*** Opening Records supplied ***

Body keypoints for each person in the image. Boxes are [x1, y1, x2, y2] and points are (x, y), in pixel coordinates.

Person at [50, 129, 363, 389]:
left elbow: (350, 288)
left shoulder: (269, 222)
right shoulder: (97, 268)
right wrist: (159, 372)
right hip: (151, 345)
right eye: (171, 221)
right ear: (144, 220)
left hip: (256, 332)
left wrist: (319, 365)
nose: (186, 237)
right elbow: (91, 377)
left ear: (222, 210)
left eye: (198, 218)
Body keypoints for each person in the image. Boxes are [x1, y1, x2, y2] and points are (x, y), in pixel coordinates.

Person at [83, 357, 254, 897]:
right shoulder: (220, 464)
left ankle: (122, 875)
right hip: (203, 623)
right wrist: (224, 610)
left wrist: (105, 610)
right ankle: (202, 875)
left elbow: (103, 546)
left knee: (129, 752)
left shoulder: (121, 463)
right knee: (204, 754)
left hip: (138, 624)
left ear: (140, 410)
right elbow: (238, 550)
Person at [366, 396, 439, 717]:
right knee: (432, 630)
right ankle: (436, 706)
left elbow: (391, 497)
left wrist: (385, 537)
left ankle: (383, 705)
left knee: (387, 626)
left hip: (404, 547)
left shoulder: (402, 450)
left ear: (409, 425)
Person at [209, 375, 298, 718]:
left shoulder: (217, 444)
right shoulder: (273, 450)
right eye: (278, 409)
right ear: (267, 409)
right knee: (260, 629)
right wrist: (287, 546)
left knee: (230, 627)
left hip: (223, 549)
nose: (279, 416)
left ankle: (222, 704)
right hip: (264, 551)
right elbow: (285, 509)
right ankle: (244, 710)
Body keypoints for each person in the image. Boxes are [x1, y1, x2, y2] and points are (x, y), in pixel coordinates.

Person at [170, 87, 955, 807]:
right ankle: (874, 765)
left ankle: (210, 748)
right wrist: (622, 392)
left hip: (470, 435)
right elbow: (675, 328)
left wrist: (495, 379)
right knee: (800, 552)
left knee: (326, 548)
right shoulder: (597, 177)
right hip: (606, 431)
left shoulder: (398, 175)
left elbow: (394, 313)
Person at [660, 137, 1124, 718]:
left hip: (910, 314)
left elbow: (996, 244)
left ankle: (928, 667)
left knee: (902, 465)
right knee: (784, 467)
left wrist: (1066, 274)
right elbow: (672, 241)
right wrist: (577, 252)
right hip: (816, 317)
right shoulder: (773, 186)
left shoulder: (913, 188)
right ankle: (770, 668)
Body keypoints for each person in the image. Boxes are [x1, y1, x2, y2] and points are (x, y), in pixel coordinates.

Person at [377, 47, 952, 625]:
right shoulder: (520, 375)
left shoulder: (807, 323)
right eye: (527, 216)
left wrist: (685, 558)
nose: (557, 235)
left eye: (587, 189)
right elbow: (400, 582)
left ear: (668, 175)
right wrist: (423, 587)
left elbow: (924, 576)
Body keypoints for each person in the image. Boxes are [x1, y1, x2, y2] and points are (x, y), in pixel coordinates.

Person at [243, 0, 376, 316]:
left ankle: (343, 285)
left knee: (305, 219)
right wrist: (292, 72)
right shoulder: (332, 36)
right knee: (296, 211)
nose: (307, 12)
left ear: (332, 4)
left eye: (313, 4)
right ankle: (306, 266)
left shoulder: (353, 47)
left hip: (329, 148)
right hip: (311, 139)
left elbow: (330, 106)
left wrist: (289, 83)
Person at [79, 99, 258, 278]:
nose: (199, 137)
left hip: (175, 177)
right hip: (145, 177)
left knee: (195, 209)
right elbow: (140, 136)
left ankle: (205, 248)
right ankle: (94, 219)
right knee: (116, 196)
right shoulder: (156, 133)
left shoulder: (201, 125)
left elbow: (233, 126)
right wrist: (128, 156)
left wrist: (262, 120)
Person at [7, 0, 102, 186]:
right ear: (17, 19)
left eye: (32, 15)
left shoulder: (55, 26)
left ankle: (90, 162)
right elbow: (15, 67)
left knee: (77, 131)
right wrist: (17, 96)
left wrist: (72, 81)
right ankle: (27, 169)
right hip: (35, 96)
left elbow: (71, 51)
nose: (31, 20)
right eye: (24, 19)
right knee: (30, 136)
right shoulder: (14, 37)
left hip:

*** Closing Records supplied ***

#### Exercise:
Lines from the top of the data above through the line with "right elbow: (672, 241)", both ends included: copy them exactly, nothing more.

#### Result of this task:
Body keypoints for each person in the image. Boxes are [x1, y1, x2, y2] and points are (x, y), in pixel coordinates.

Person at [50, 129, 363, 389]:
left elbow: (350, 288)
left shoulder: (269, 222)
right shoulder: (97, 268)
right wrist: (159, 372)
right hip: (151, 345)
right eye: (171, 221)
right ear: (144, 220)
left hip: (256, 332)
left wrist: (319, 365)
nose: (186, 237)
right elbow: (91, 377)
left ear: (222, 210)
left eye: (198, 218)
Body keypoints for each person in the image. Boxes are [x1, y1, x2, y2] and points are (x, y), in pixel coordinates.

Person at [83, 357, 254, 897]:
right shoulder: (220, 464)
left ankle: (122, 875)
right hip: (203, 623)
right wrist: (224, 610)
left wrist: (105, 610)
right ankle: (202, 875)
left elbow: (103, 546)
left knee: (129, 752)
left shoulder: (121, 463)
right knee: (204, 754)
left hip: (138, 624)
left ear: (140, 410)
right elbow: (238, 550)
Person at [366, 396, 439, 717]:
right knee: (432, 630)
right ankle: (436, 706)
left elbow: (391, 497)
left wrist: (385, 537)
left ankle: (383, 705)
left knee: (387, 626)
left hip: (404, 547)
left shoulder: (402, 450)
left ear: (409, 425)
Person at [209, 375, 298, 718]:
left shoulder: (217, 444)
right shoulder: (273, 450)
right eye: (278, 409)
right ear: (267, 409)
right knee: (260, 629)
right wrist: (287, 546)
left knee: (230, 627)
left hip: (223, 549)
nose: (279, 416)
left ankle: (222, 704)
right hip: (264, 551)
right elbow: (285, 509)
right ankle: (244, 710)
Body keypoints for each person in the image. Boxes are [x1, y1, x2, y2] and points are (x, y), in pixel coordinates.

Person at [170, 87, 955, 807]:
right ankle: (874, 765)
left ankle: (210, 748)
right wrist: (622, 392)
left hip: (470, 435)
right elbow: (675, 328)
left wrist: (495, 379)
right knee: (800, 552)
left knee: (326, 548)
right shoulder: (597, 177)
right hip: (606, 431)
left shoulder: (398, 175)
left elbow: (394, 313)
Person at [660, 137, 1124, 718]:
left hip: (910, 314)
left elbow: (996, 244)
left ankle: (928, 667)
left knee: (902, 465)
right knee: (784, 467)
left wrist: (1066, 274)
right elbow: (672, 241)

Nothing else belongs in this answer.